Les OAM sont principalement adaptés aux apnées obstructives légères à modérées ; leur efficacité est plus limitée dans les apnées sévères ou l’obésité importante. -
Stimulation du nerf hypoglosse (Inspire et appareils similaires)
Un neurostimulateur active le nerf hypoglosse pendant le sommeil pour maintenir la langue vers l’avant. L’étude STAR a rapporté une réduction médiane de l’IAH de 68 % à 12 mois (et une diminution de l’ODI d’environ 70 %) chez des patients sélectionnés avec soin (IMC généralement <32, absence d’obstruction concentrique). (Strollo et al., 2014, NEJM) -
Changements du mode de vie et mesures comportementales
La perte de poids présente un effet dose-dépendant documenté : –10 % d’IMC correspond à 20 % de réduction d’IAH en moyenne. L’absence d’alcool en soirée, l’hygiène de sommeil et la thérapie positionnelle (absence de décubitus dorsal via dispositifs passifs/actifs) améliorent les indices chez les patients avec apnée positionnelle. -
Chirurgie des voies aériennes supérieures – Uvulopalatopharyngoplastie (UPPP) et autres chirurgies pharyngées
Ces interventions visent à enlever ou à remanier des tissus au niveau du palais mou et de la gorge pour élargir les voies aériennes. Elles montrent des résultats très hétérogènes : certains patients présentent une nette diminution de l’IAH, mais dans de nombreux cas, les améliorations sont modestes.
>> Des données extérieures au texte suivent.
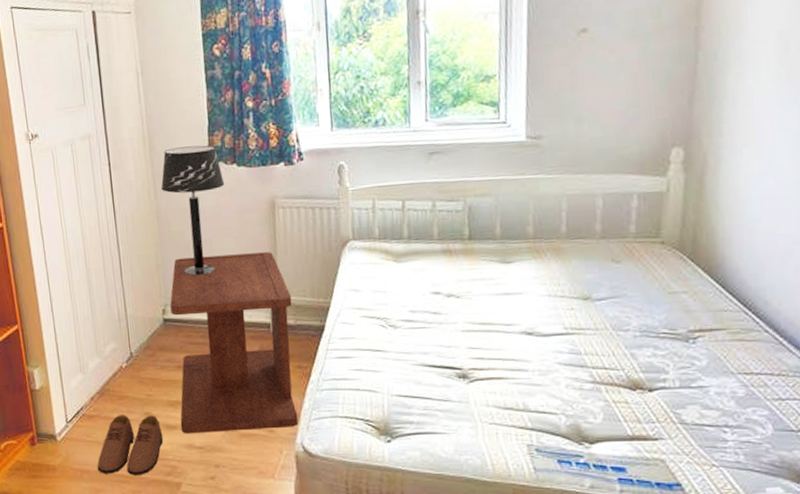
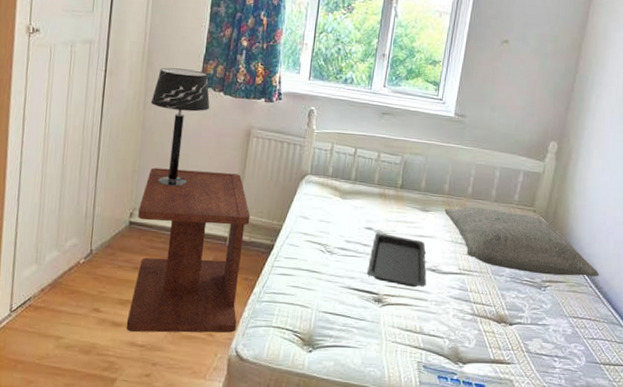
shoe: present [97,415,164,475] -> none [33,308,108,369]
serving tray: none [443,296,522,357] -> present [367,233,426,288]
pillow: none [532,247,777,323] -> present [444,206,599,277]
C’est pourquoi elles sont généralement réservées à des cas spécifiques, tels que l’intolérance à la CPAP et une anatomie favorable. -
Avancée maxillo-mandibulaire (AMM ou MMA)
Cette chirurgie consiste à déplacer vers l’avant la mâchoire supérieure et la mandibule, augmentant ainsi l’espace respiratoire à l’arrière de la gorge. Elle présente une efficacité moyenne supérieure à l’UPPP : les méta-analyses rapportent une diminution d’environ 40 événements apnéiques par heure.
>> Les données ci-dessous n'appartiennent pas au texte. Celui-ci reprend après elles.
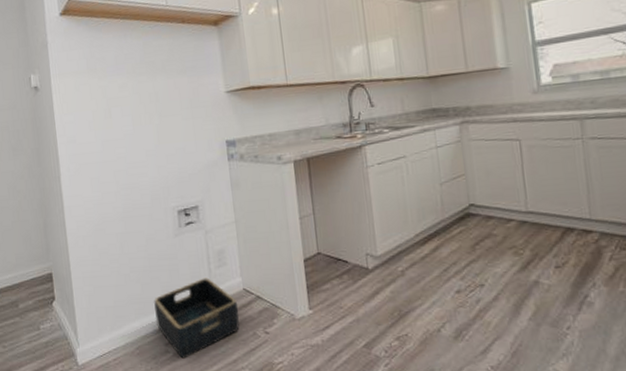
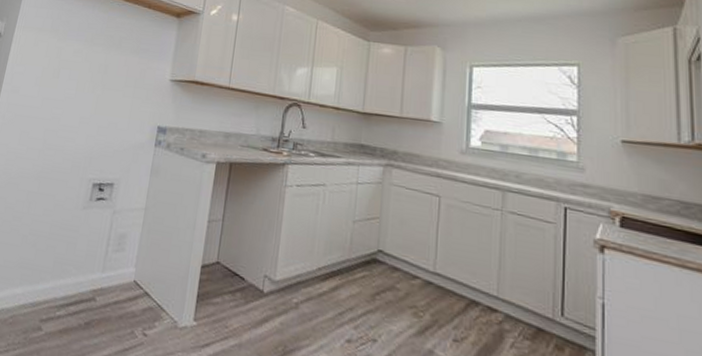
basket: present [154,277,240,359] -> none [38,259,125,341]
Mais elle est plus lourde, avec un temps de récupération important et davantage de risques chirurgicaux.
Ces approches thérapeutiques permettent une adaptation aux besoins spécifiques de chaque patient, en fonction de la sévérité de l’apnée, des préférences, des caractéristiques anatomiques et des comorbidités. Un suivi spécialisé assure une efficacité optimale et minimise les effets secondaires.